Google is talking more openly about companies that use its cloud business, and revealing more about its computing resources, perhaps the largest on the planet. These include disclosures about Google's ultrafast fiber network, its big data resources and the computers and software it has built for itself.
The aim is to position Google as a company capable of handling the biggest and toughest computational exercises, lightning fast. The disclosures follow earlier moves by Google Cloud Platform, as the search company's cloud computing business is called, to show off its data analysis capabilities.
Details like the ability to pass information between Europe and the United States in less than 100 milliseconds, and a practice of fully backing up user data in nine different locations, make Google seem both cutting edge and even bigger than most people suspected. But the company may also be borrowing a playbook from Amazon Web Services, which in 2013 started disclosing some mind-blowing metrics about its global computing network.
At an event Tuesday for Google Cloud Platform - Google's name for the computing, storage and networking it sells to business - Google will name the Taiwanese phone maker HTC as a customer. HTC has used Google to build a new kind of computing architecture that enables smartphone apps to update data fast and reliably to many devices at once, and look efficient even when the phones get poor reception.
On Wednesday, a senior Google executive is expected to give what the company says will be an unprecedented look at the overall Google network design. This includes key tools that enable large-scale management of computing devices across the globe, according to one customer.
"We are managing 2 million to 3 million smartphones in this network," said John Song, the senior director of engineering at HTC. "Google is the only player in cloud that owns lots of fiber-optic cable worldwide, and it replicates its users' data in nine different places at all times." That kind of control, he said, enables users to do more technically difficult things.
Song said HTC also looked at the cloud offerings of AWS and Microsoft Azure, along with IBM and Alibaba. Google was the dark horse, because it does not operate in China, and HTC wanted to be everywhere in the world. Google's technical dedication won the day.
"The other salesmen just wanted to take orders," he said.
That may not be a winning approach for a mass of customers, but it does suggest how each cloud player is reflecting the nature of its core business.
Amazon, a retailer, is offering computing at scale and ease of use in data analysis. Microsoft, with decades of business ties, stresses its interoperability with current systems and data tools. And IBM has lots of high-level data analysts.

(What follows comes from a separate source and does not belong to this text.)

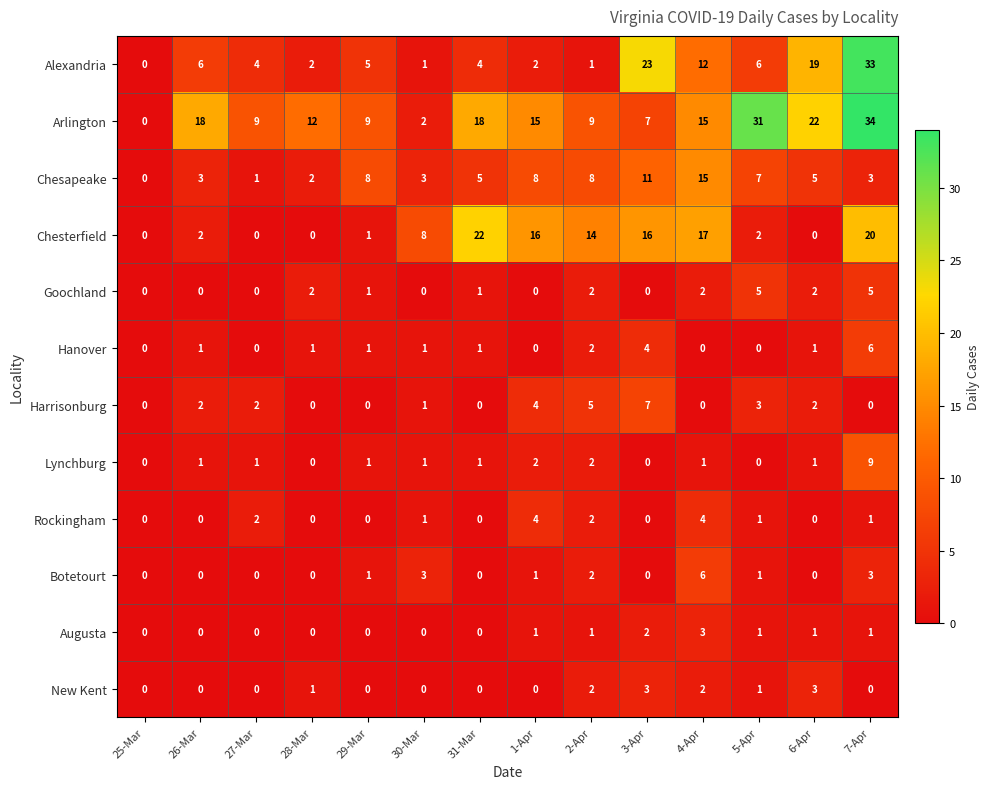

What is the difference between the maximum and minimum values in the Alexandria series?

33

"Each of the cloud companies wants to store and process all of a company's data," said Sharmila Mulligan, co-founder and chief executive of ClearStory Data, a corporate data analysis company, who described all of the companies as "extremely partner-friendly" with companies like hers, owing to their urgency to offer more big data services.
"Data analysis presents a stickiness - once you've put your corporate data in one of them and you're analyzing it, you won't move out," she said. "You'll be constantly ingesting new data - how could you afford to move? If they own your data, they own you."

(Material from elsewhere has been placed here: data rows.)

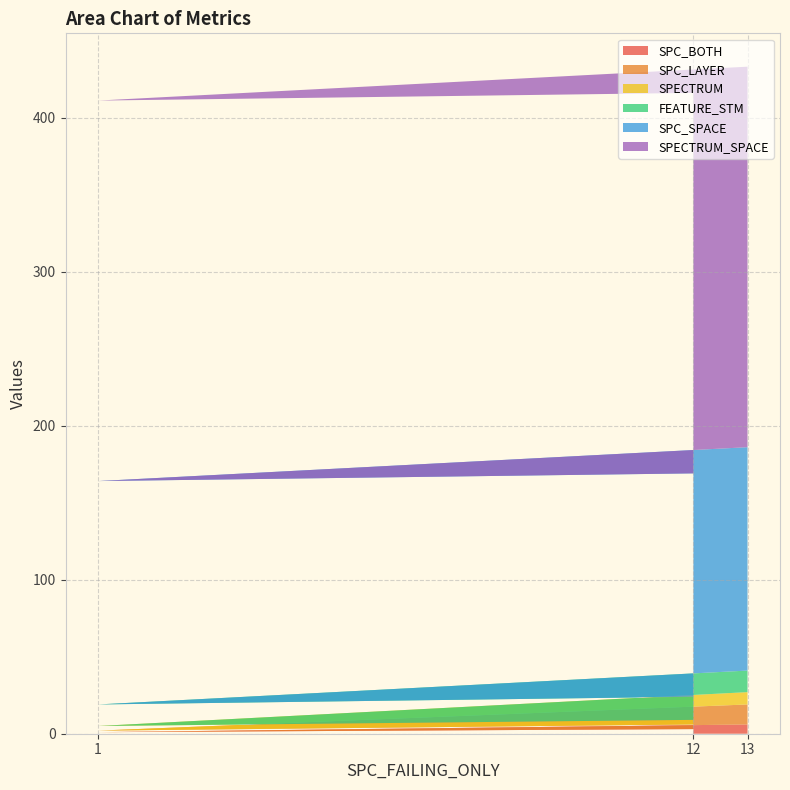

Reading right to left, list all the values displayed in this chart.

SPC_BOTH: 3	1	6
SPC_LAYER: 3	1	13
SPECTRUM: 3	3	8
FEATURE_STM: 15	14	14
SPC_SPACE: 145	145	145
SPECTRUM_SPACE: 247	247	247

Nobody crunches data like Google, and the new portrait of its resources is intended to show that handling almost any corporate task will be easy for it. Google Cloud Platform has built out specialties in areas like manufacturing, genomics and media to handle industry-specific needs on a global basis.

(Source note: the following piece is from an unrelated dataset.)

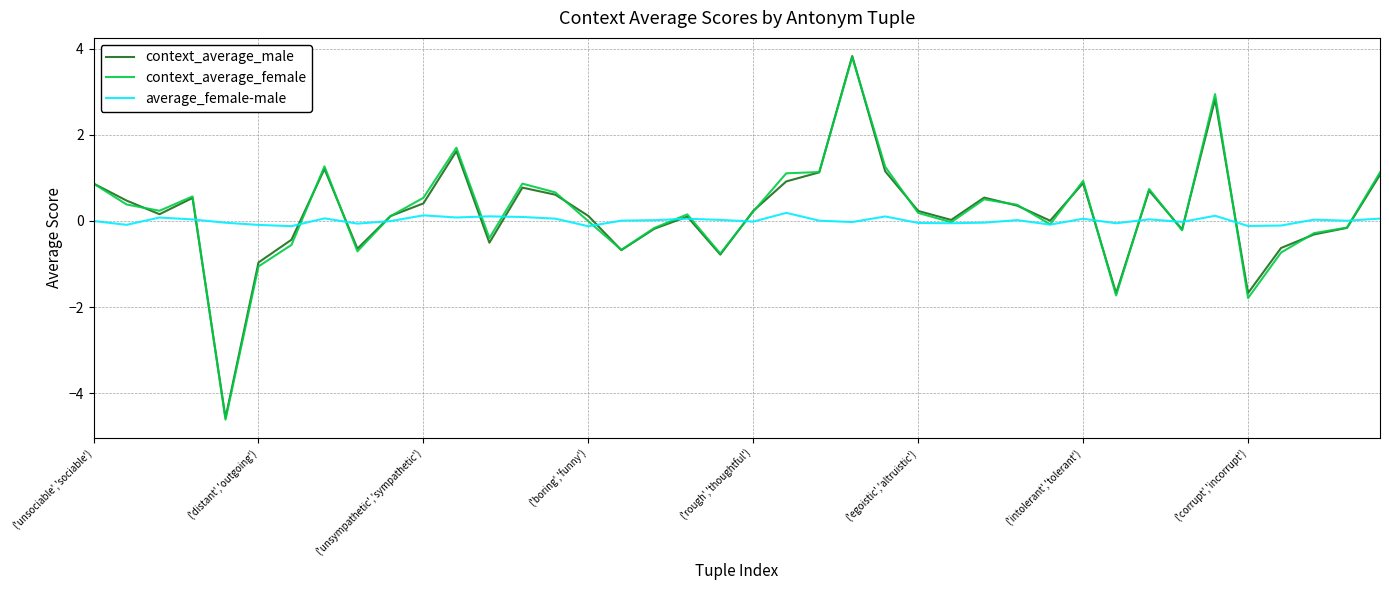

True or false: average_female-male and context_average_male intersect in this chart.

True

"We have 90 points of presence around the world," said Dan Powers, a Google Cloud sales executive, referring to places customers can get access to the Cloud.
A point of presence, or PoP, is where a company's computers get direct access to the Internet and a local telecommunications service provider.
Leah Bibbo, a spokeswoman for AWS, said her company currently had 53 PoPs worldwide. Also Tuesday, AWS announced that it would offer data analysis in Spark, a technology for handling very large data loads that is rapidly overtaking existing methods.
Powers also said Google runs 2 billion containers, or ways of managing software globally, every week: "We hope to run billions for customers."